##### Records for the exercise #####

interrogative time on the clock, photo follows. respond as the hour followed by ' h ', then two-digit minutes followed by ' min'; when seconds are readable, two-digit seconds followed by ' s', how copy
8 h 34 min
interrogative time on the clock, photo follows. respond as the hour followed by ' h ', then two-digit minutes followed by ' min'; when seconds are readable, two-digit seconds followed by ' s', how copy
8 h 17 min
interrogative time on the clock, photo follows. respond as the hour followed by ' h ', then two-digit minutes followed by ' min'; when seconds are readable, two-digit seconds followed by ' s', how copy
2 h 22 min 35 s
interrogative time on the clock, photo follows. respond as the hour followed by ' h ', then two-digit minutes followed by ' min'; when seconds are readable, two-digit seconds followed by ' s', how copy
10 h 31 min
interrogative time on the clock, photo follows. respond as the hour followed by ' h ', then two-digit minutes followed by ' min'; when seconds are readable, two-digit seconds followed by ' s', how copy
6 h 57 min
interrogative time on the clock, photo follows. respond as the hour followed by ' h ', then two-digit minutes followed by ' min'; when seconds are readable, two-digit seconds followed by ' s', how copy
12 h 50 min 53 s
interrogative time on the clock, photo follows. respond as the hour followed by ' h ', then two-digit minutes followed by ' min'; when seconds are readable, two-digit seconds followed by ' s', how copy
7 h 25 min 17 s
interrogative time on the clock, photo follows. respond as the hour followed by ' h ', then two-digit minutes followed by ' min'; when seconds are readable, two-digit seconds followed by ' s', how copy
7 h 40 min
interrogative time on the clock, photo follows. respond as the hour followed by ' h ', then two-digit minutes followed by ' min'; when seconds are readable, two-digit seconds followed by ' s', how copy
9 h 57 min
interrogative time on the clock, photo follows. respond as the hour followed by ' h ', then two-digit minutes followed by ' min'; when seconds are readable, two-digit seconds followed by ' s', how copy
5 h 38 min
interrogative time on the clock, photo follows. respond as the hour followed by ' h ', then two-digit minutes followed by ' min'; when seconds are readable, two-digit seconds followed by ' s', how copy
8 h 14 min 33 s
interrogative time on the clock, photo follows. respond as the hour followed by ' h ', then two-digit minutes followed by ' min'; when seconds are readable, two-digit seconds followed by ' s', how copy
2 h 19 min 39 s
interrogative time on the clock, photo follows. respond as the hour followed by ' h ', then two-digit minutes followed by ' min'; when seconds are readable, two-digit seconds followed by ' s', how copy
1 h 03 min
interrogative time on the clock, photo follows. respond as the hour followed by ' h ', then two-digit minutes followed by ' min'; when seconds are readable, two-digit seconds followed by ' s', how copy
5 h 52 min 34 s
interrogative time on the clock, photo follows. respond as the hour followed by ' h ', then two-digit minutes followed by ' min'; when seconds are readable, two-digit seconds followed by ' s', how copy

#####

**Required task:** Retype the records from their beginning through the line that contains "12 h 50 min 53 s", keeping every line identical.

**Task solution:**
interrogative time on the clock, photo follows. respond as the hour followed by ' h ', then two-digit minutes followed by ' min'; when seconds are readable, two-digit seconds followed by ' s', how copy
8 h 34 min
interrogative time on the clock, photo follows. respond as the hour followed by ' h ', then two-digit minutes followed by ' min'; when seconds are readable, two-digit seconds followed by ' s', how copy
8 h 17 min
interrogative time on the clock, photo follows. respond as the hour followed by ' h ', then two-digit minutes followed by ' min'; when seconds are readable, two-digit seconds followed by ' s', how copy
2 h 22 min 35 s
interrogative time on the clock, photo follows. respond as the hour followed by ' h ', then two-digit minutes followed by ' min'; when seconds are readable, two-digit seconds followed by ' s', how copy
10 h 31 min
interrogative time on the clock, photo follows. respond as the hour followed by ' h ', then two-digit minutes followed by ' min'; when seconds are readable, two-digit seconds followed by ' s', how copy
6 h 57 min
interrogative time on the clock, photo follows. respond as the hour followed by ' h ', then two-digit minutes followed by ' min'; when seconds are readable, two-digit seconds followed by ' s', how copy
12 h 50 min 53 s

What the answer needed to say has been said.